3 July 2014
Using computer-automated, time‐lapse photography during IVF treatment may improve embryo selection, potentially improving the chances of conception, according to new research from the Perelman School of Medicine at the University of Pennsylvania
Scientists used the Early Embryo Viability Assessment (Eeva) imaging device to record and evaluate embryos transferred into the uterine cavity of 177 patients.
The images - taken at five minute intervals - were fed into a software program that assesses the developmental potential. The embryos were rated either as ‘high’, ‘medium’, or ‘low’ for their capacity to reach the blastocyst stage by the fifth or sixth day of culture.

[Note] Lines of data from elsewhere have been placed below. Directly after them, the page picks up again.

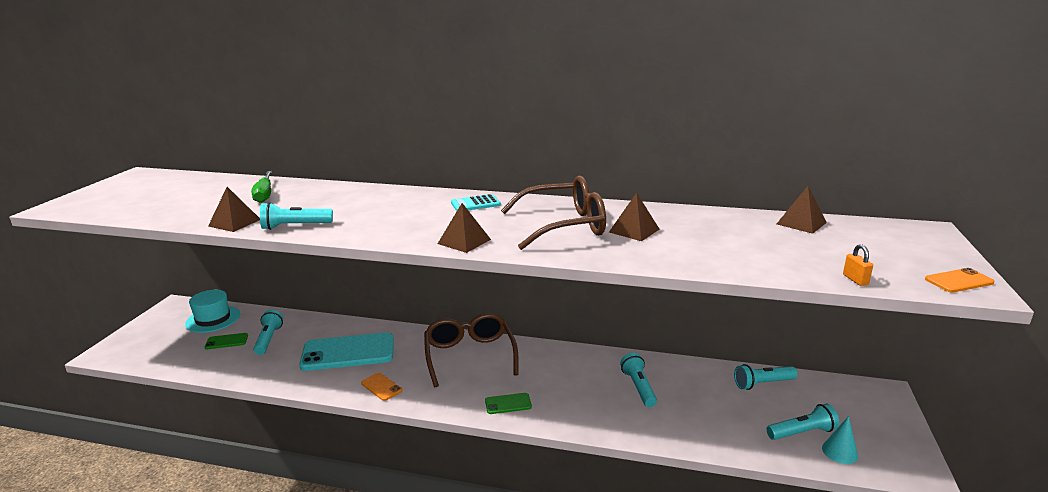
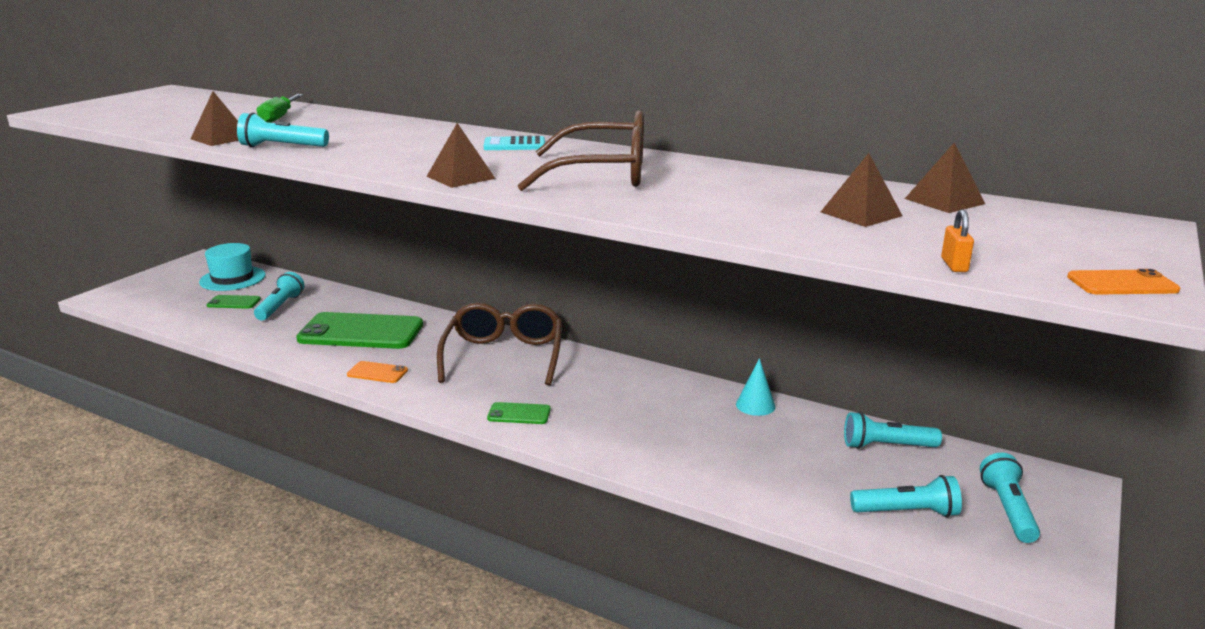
camera: 15 degrees right, 0 degrees up
(348, 352) = (361, 332): turquoise phone -> green phone
(381, 387) = (377, 373): orange phone -> orange phone turned 45 degrees counterclockwise
(634, 230) = (691, 187): brown pyramid -> brown pyramid (861, 214)
(638, 387) = (703, 423): turquoise flashlight -> turquoise flashlight (1008, 509)
(839, 452) = (949, 544): turquoise cone -> turquoise cone (755, 405)

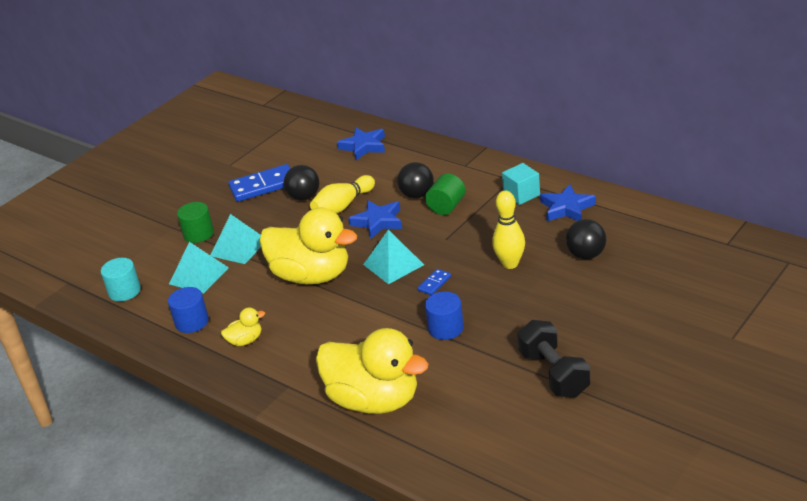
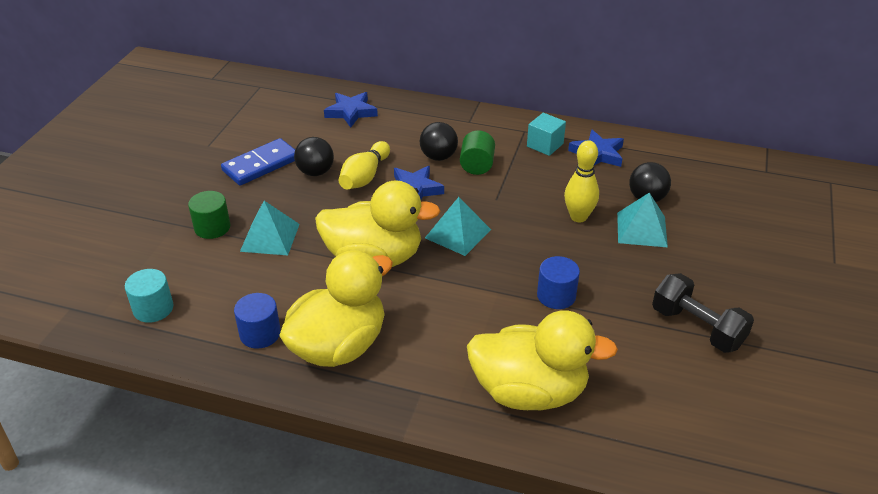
camera: 25 degrees left, 5 degrees up
(198, 276) = (238, 276): turquoise pyramid -> turquoise pyramid (641, 229)
(245, 341) = (339, 346): yellow duck -> yellow duck, size x2.40
(434, 283) = (514, 248): blue domino -> none

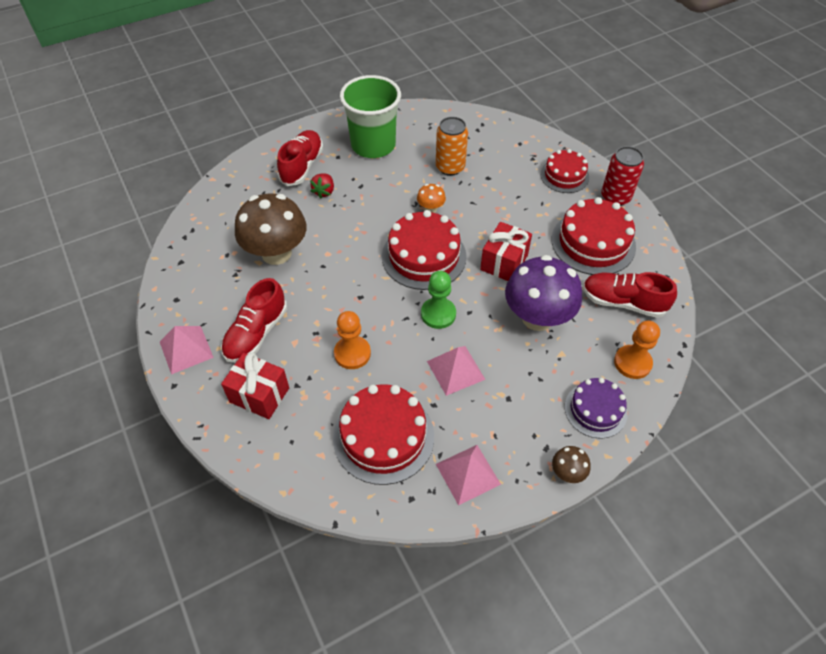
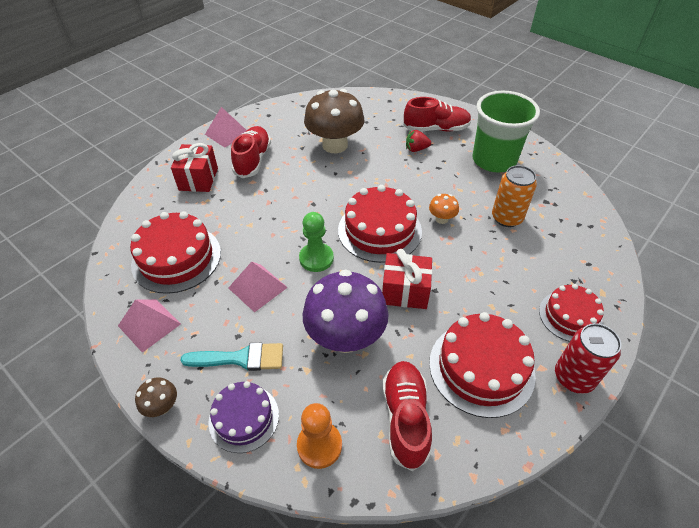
camera: 70 degrees right, 5 degrees down
(256, 333) = (253, 160): red shoe -> red shoe turned 90 degrees clockwise
(352, 353) = (252, 216): orange pawn -> none
(534, 401) = (240, 358): none -> turquoise brush

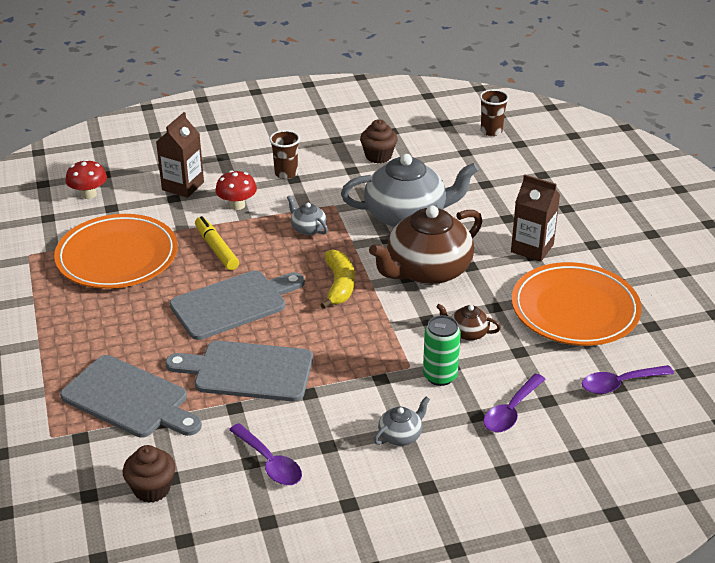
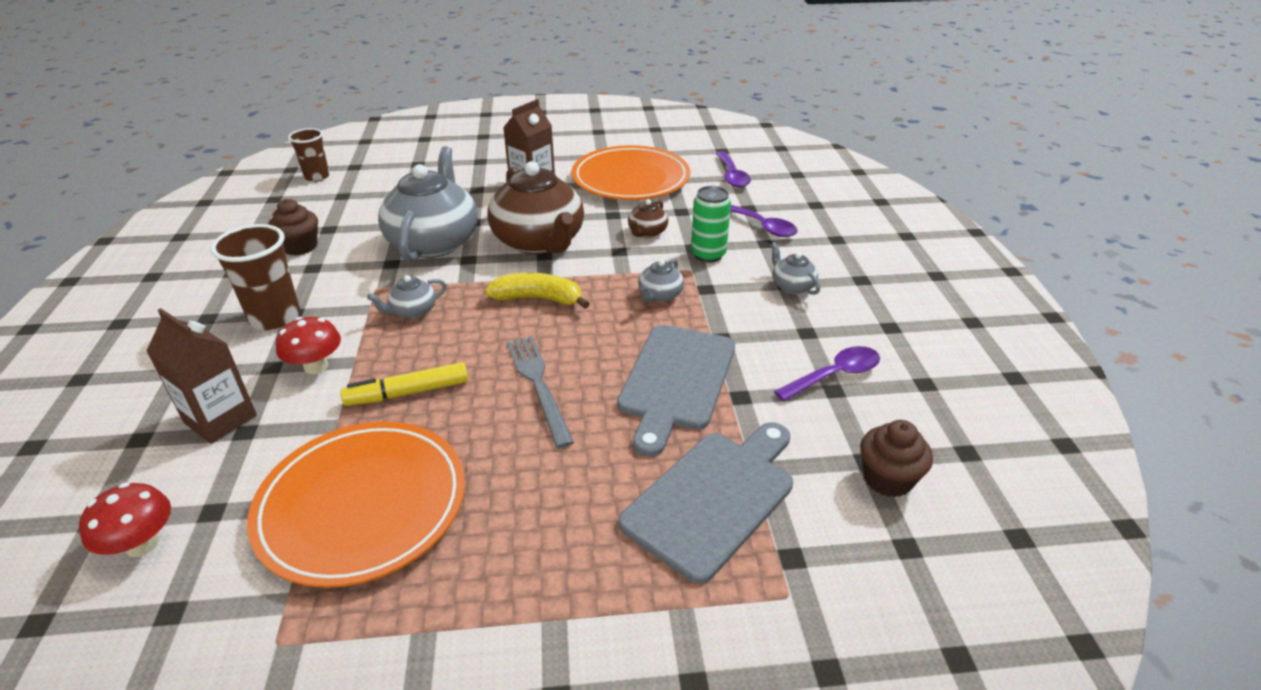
camera: 80 degrees left, 0 degrees up
(233, 303) = (538, 384): grey cutting board -> grey fork
(286, 173) = (275, 318): brown cup -> brown cup, size x1.52
(362, 351) = (659, 295): none -> grey teapot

According to the results, patients with a least one ‘high’ rated embryo had a 54 per cent viable pregnancy rate, compared to 34 per cent for those with a ‘low’ rated foetus.
Dr Matthew VerMilyea, lead author of study and director of Assisted Reproductive Technologies and Andrology Laboratories at Penn, said: "Our findings provide promising news for couples using or considering in-vitro fertilization because it shows that this technology offers the prospect of selecting embryos that have a greater likelihood of resulting in a pregnancy.”
He added that as the participants were all from different fertility clinics, each with distinctive protocols and patient populations, the results suggest the technology could be generalisable.